* [WORK TO COMPLETE]
Copy each line below exactly and leave the pictures out.

* [MATERIAL SHOWN]
>>>>

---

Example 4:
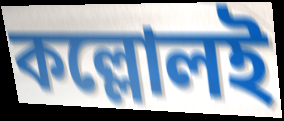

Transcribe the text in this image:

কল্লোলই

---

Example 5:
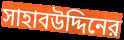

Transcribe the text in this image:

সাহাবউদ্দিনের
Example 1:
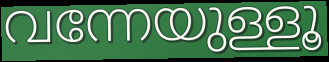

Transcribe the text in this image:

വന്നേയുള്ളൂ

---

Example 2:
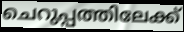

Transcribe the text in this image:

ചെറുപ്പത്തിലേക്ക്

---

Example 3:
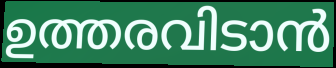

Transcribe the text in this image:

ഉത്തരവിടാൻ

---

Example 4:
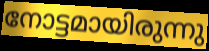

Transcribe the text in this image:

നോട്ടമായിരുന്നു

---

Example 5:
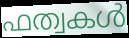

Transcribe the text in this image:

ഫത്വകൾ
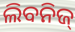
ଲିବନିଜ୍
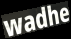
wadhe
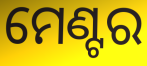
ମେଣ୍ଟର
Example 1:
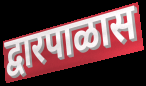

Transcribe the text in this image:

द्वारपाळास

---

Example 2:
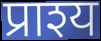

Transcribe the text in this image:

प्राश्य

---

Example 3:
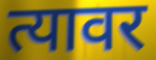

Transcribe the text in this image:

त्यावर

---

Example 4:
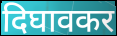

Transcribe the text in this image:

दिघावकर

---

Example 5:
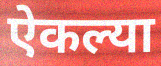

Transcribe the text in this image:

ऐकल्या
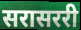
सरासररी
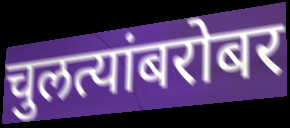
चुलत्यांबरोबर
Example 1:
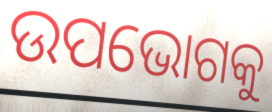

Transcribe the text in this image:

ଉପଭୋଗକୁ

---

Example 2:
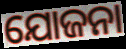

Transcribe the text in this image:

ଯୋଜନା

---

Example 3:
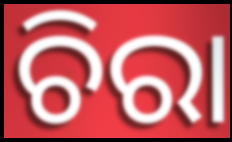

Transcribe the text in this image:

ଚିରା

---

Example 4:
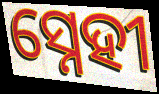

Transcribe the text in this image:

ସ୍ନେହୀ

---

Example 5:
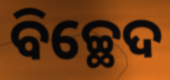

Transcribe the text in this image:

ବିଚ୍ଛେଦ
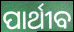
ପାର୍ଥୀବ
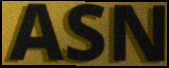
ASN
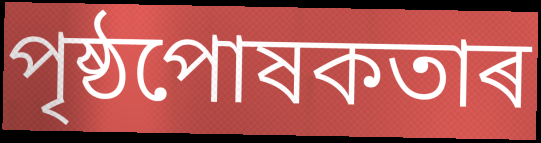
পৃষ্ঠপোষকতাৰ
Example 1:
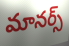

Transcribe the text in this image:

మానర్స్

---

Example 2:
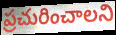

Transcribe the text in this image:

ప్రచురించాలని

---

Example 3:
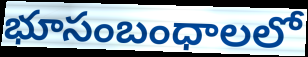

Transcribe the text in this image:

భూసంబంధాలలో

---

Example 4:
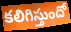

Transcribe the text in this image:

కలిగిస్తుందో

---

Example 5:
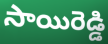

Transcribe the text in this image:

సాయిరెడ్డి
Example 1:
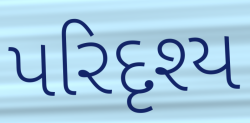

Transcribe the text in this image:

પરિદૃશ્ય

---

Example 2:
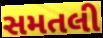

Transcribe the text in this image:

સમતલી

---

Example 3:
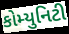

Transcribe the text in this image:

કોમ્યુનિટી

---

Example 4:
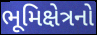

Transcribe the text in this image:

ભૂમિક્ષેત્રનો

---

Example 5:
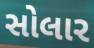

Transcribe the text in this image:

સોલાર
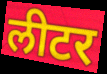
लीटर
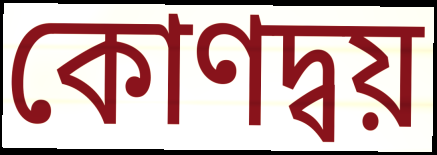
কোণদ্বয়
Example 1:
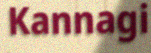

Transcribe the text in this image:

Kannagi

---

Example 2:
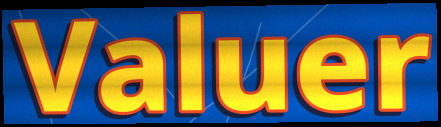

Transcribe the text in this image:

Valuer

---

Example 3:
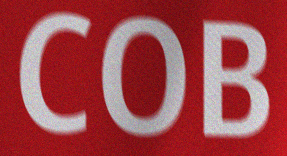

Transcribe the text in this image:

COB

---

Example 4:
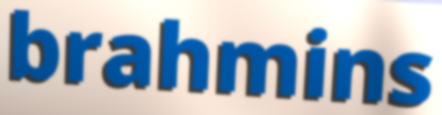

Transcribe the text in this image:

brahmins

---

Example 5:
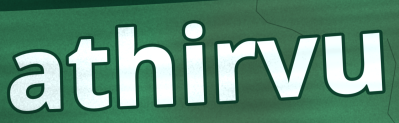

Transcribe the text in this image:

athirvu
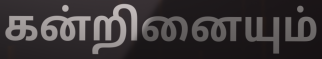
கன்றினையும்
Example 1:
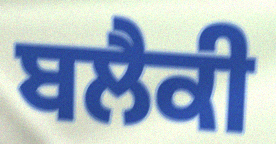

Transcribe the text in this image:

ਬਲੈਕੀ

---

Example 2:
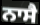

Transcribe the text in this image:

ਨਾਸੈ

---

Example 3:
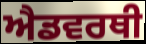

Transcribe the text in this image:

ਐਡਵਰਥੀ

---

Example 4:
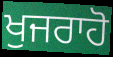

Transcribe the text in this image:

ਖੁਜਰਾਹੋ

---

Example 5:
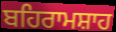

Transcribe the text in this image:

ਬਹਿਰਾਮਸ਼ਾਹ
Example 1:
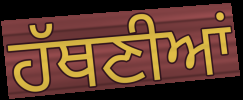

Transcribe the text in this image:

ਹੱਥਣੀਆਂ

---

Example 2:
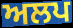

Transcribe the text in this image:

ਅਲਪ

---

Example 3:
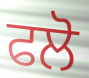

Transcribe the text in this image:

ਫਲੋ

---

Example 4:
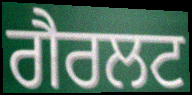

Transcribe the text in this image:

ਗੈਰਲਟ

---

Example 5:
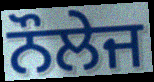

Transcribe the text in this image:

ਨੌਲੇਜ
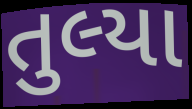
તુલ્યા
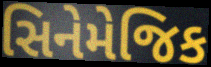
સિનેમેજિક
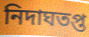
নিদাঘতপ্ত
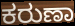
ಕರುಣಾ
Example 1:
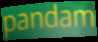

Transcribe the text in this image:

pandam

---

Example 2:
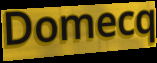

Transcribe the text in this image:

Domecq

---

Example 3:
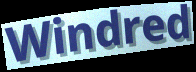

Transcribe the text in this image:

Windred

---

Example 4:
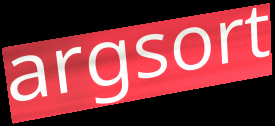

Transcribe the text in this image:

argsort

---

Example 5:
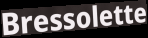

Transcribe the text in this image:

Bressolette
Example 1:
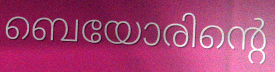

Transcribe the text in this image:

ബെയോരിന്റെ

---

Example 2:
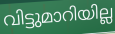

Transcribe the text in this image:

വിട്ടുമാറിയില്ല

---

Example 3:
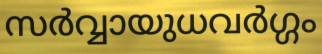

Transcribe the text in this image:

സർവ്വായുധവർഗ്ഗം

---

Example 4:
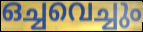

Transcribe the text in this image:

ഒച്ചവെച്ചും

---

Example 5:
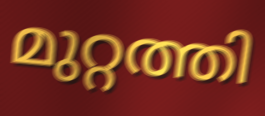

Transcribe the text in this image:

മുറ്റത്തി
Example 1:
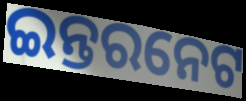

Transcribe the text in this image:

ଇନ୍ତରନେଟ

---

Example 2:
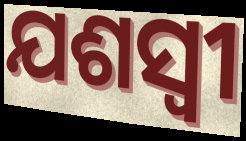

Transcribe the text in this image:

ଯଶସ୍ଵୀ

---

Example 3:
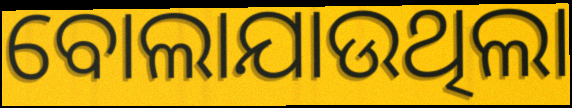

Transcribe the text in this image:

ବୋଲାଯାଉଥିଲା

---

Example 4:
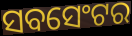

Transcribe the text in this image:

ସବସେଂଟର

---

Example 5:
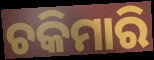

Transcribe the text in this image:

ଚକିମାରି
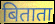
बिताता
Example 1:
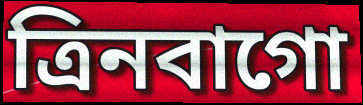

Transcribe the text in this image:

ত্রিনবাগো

<<<<

* [REPLY TO THE EXERCISE]
---

Example 4:

Transcribe the text in this image:

কল্লোলই

---

Example 5:

Transcribe the text in this image:

সাহাবউদ্দিনের
Example 1:

Transcribe the text in this image:

വന്നേയുള്ളൂ

---

Example 2:

Transcribe the text in this image:

ചെറുപ്പത്തിലേക്ക്

---

Example 3:

Transcribe the text in this image:

ഉത്തരവിടാൻ

---

Example 4:

Transcribe the text in this image:

നോട്ടമായിരുന്നു

---

Example 5:

Transcribe the text in this image:

ഫത്വകൾ
ଲିବନିଜ୍
wadhe
ମେଣ୍ଟର
Example 1:

Transcribe the text in this image:

द्वारपाळास

---

Example 2:

Transcribe the text in this image:

प्राश्य

---

Example 3:

Transcribe the text in this image:

त्यावर

---

Example 4:

Transcribe the text in this image:

दिघावकर

---

Example 5:

Transcribe the text in this image:

ऐकल्या
सरासररी
चुलत्यांबरोबर
Example 1:

Transcribe the text in this image:

ଉପଭୋଗକୁ

---

Example 2:

Transcribe the text in this image:

ଯୋଜନା

---

Example 3:

Transcribe the text in this image:

ଚିରା

---

Example 4:

Transcribe the text in this image:

ସ୍ନେହୀ

---

Example 5:

Transcribe the text in this image:

ବିଚ୍ଛେଦ
ପାର୍ଥୀବ
ASN
পৃষ্ঠপোষকতাৰ
Example 1:

Transcribe the text in this image:

మానర్స్

---

Example 2:

Transcribe the text in this image:

ప్రచురించాలని

---

Example 3:

Transcribe the text in this image:

భూసంబంధాలలో

---

Example 4:

Transcribe the text in this image:

కలిగిస్తుందో

---

Example 5:

Transcribe the text in this image:

సాయిరెడ్డి
Example 1:

Transcribe the text in this image:

પરિદૃશ્ય

---

Example 2:

Transcribe the text in this image:

સમતલી

---

Example 3:

Transcribe the text in this image:

કોમ્યુનિટી

---

Example 4:

Transcribe the text in this image:

ભૂમિક્ષેત્રનો

---

Example 5:

Transcribe the text in this image:

સોલાર
लीटर
কোণদ্বয়
Example 1:

Transcribe the text in this image:

Kannagi

---

Example 2:

Transcribe the text in this image:

Valuer

---

Example 3:

Transcribe the text in this image:

COB

---

Example 4:

Transcribe the text in this image:

brahmins

---

Example 5:

Transcribe the text in this image:

athirvu
கன்றினையும்
Example 1:

Transcribe the text in this image:

ਬਲੈਕੀ

---

Example 2:

Transcribe the text in this image:

ਨਾਸੈ

---

Example 3:

Transcribe the text in this image:

ਐਡਵਰਥੀ

---

Example 4:

Transcribe the text in this image:

ਖੁਜਰਾਹੋ

---

Example 5:

Transcribe the text in this image:

ਬਹਿਰਾਮਸ਼ਾਹ
Example 1:

Transcribe the text in this image:

ਹੱਥਣੀਆਂ

---

Example 2:

Transcribe the text in this image:

ਅਲਪ

---

Example 3:

Transcribe the text in this image:

ਫਲੋ

---

Example 4:

Transcribe the text in this image:

ਗੈਰਲਟ

---

Example 5:

Transcribe the text in this image:

ਨੌਲੇਜ
તુલ્યા
સિનેમેજિક
নিদাঘতপ্ত
ಕರುಣಾ
Example 1:

Transcribe the text in this image:

pandam

---

Example 2:

Transcribe the text in this image:

Domecq

---

Example 3:

Transcribe the text in this image:

Windred

---

Example 4:

Transcribe the text in this image:

argsort

---

Example 5:

Transcribe the text in this image:

Bressolette
Example 1:

Transcribe the text in this image:

ബെയോരിന്റെ

---

Example 2:

Transcribe the text in this image:

വിട്ടുമാറിയില്ല

---

Example 3:

Transcribe the text in this image:

സർവ്വായുധവർഗ്ഗം

---

Example 4:

Transcribe the text in this image:

ഒച്ചവെച്ചും

---

Example 5:

Transcribe the text in this image:

മുറ്റത്തി
Example 1:

Transcribe the text in this image:

ଇନ୍ତରନେଟ

---

Example 2:

Transcribe the text in this image:

ଯଶସ୍ଵୀ

---

Example 3:

Transcribe the text in this image:

ବୋଲାଯାଉଥିଲା

---

Example 4:

Transcribe the text in this image:

ସବସେଂଟର

---

Example 5:

Transcribe the text in this image:

ଚକିମାରି
बिताता
Example 1:

Transcribe the text in this image:

ত্রিনবাগো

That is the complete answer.